Timothy Donnellan was a violinist who had immigrated to Texas from Ireland. By 1840, Tim Donnellan had obtained a patented title to 100 acres of land in Harris County, and he owned ten town lots in Houston.
Harris County records show that Timothy Donnellan and Emily de Adendy (recorded as "Emilie De Ende") formalized their marriage on May 11, 1841. Emily was the daughter of the French General de Adendy of New Orleans.
When Tim Donnellan died in 1849, he was buried in a large, red brick vault built in the south bank of Buffalo Bayou at the west end of Franklin Avenue. Like her husband, Emily Donnellan was buried in the vault when she died in 1867. Two sons of Tim Donnellan also were interred in the vault after their deaths from an accidental explosion in 1866.
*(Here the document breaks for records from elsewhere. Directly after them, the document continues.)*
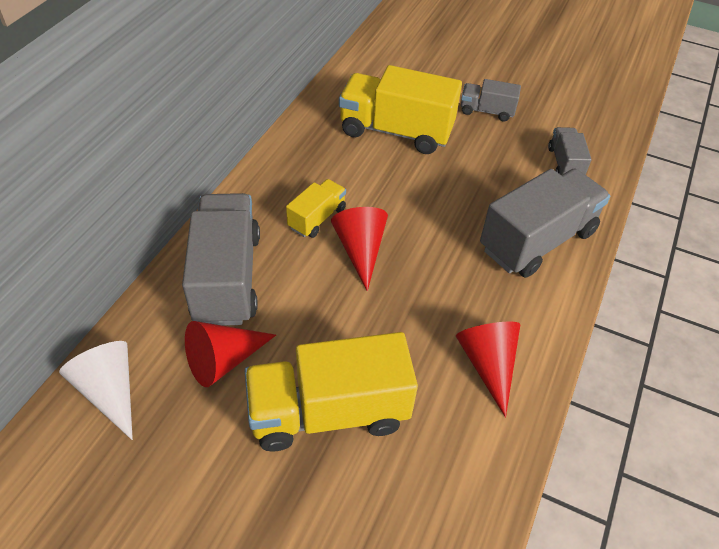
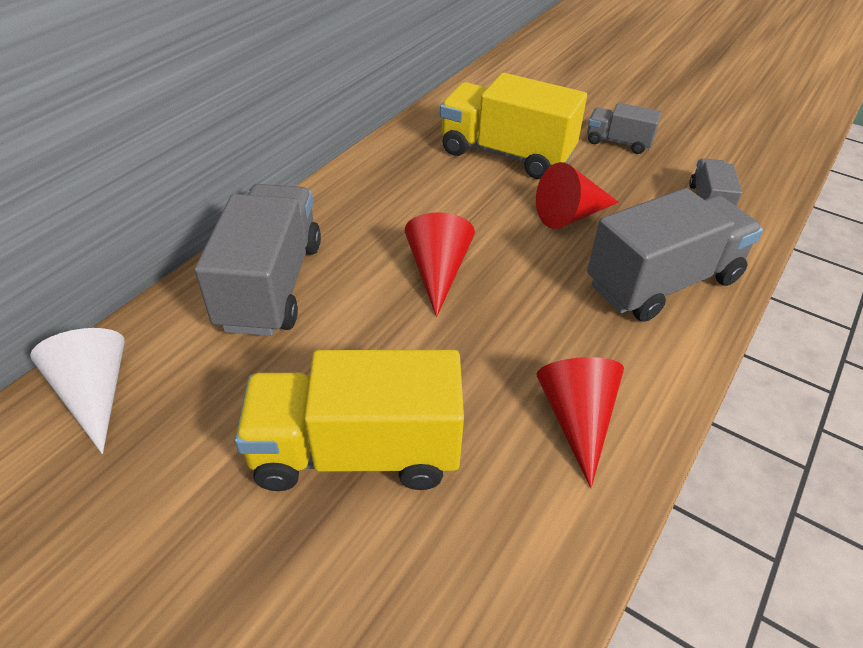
camera: 10 degrees right, 5 degrees down
red cone [185,321,276,387] -> red cone moved to [536,162,619,229]
yellow truck [286,179,346,238] -> none

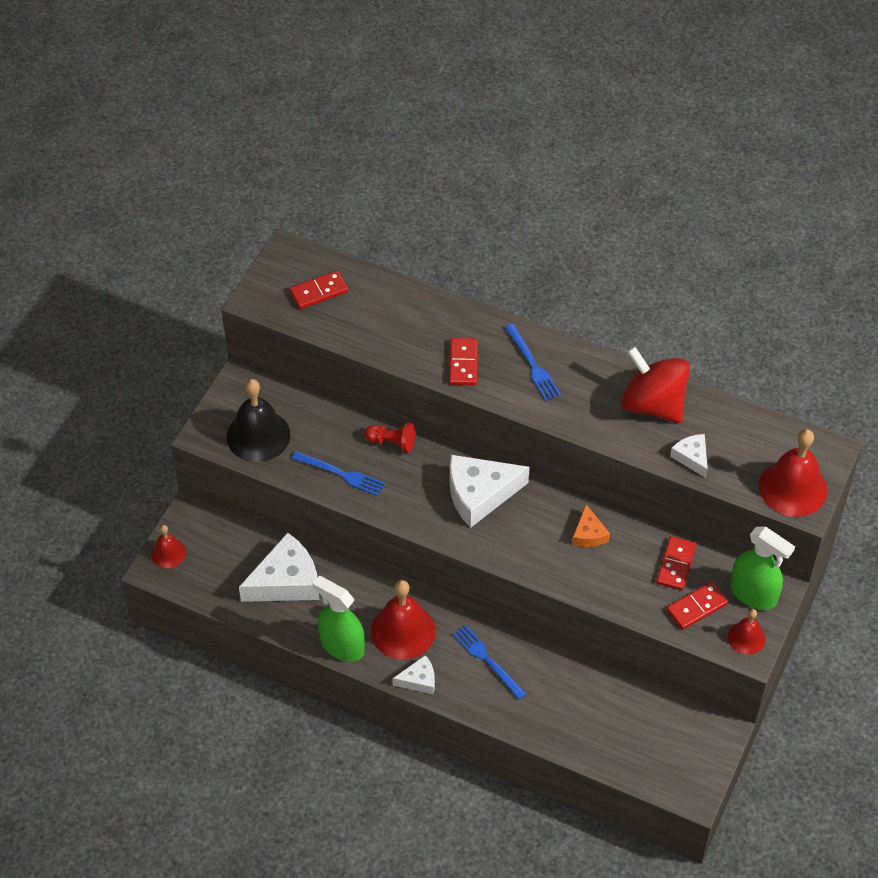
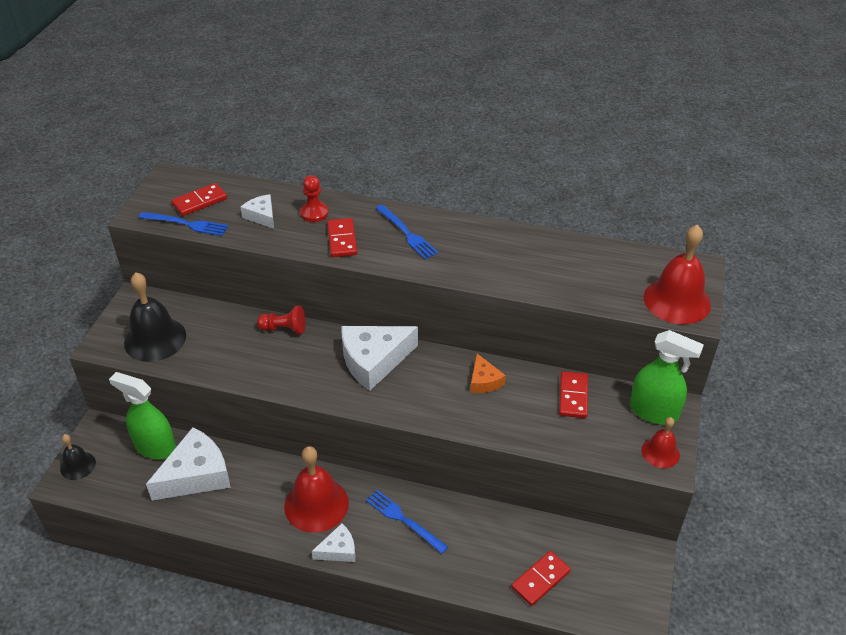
camera: 10 degrees left, 10 degrees down
red bell [151,525,186,568] -> black bell [60,434,96,480]
blue fork [292,451,385,496] -> blue fork moved to [139,212,228,236]
green spray bottle [313,576,365,662] -> green spray bottle moved to [109,372,176,459]
red spinning top [621,346,690,423] -> none
red domino [666,582,728,630] -> red domino moved to [511,551,571,606]
white cheese [670,434,708,478] -> white cheese moved to [240,194,274,229]
none -> red pawn [300,175,328,222]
In 1863, the Confederate ship Augusta sank at the foot of Travis Street and was inexplicably abandoned by the Confederate forces. For years afterward, when the bayou was low, the ship would reappear from below the depths and people would recover relics from the sunken ship. In 1866, the two Donnellan boys were exporing the ruins of the sunken vessel in the shallows of Buffalo Bayou when they found a bomb. They were working on the detonator cap to defuse it when the bomb exploded and killed both boys. The remains that could be found were collected and placed in the family vault.
The sunken Confederate ship blew up in 1910 due to unknown causes and sank away into the oblivion of the bayou silt.
One surviving member of the Donnellan family was Thuse Donnellan, a famous Houston artist. Thurston John "Thuse" Donnellan was born in Houston in 1840 to Timothy and Emily Donnellan. He began painting at age eighteen, and Thuse studied art in Chicago and New Orleans. Thuse Donnellan was best known for his portraits of Sam Houston. Three of these portraits of Sam Houston are in Houston, at City Hall, in the Houston Public Library and at Rice University. Donnellan died in Houston in 1908 at age 68. He was not buried in the family vault.
The Donnellan Grave Vault is a large vault made of red brick with a small door in the lower right corner. A fine degree of workmanship is seen in the arched header to doorway which is boarded up with timbers. Located in the bank of Buffalo Bayou under the Franklin Avenue bridge at Louisiana Street, the vault has survived a number of phases of construction along the bayou, including the rechannelization of the mid-1920's.
Remnants of former bridge pilings stand under the modern bridge and a concrete ramp extends from the water line to the base of the vault to prevent erosion from undermining the vault's integrity.
Although all of the remains of the vault were removed and reburied in Glenwood Cemetery by the Wall and Stabe Undertakers on December 3, 1901, the Donnellan Grave Vault endures as an impressive, but little known, monument to an early Houston family.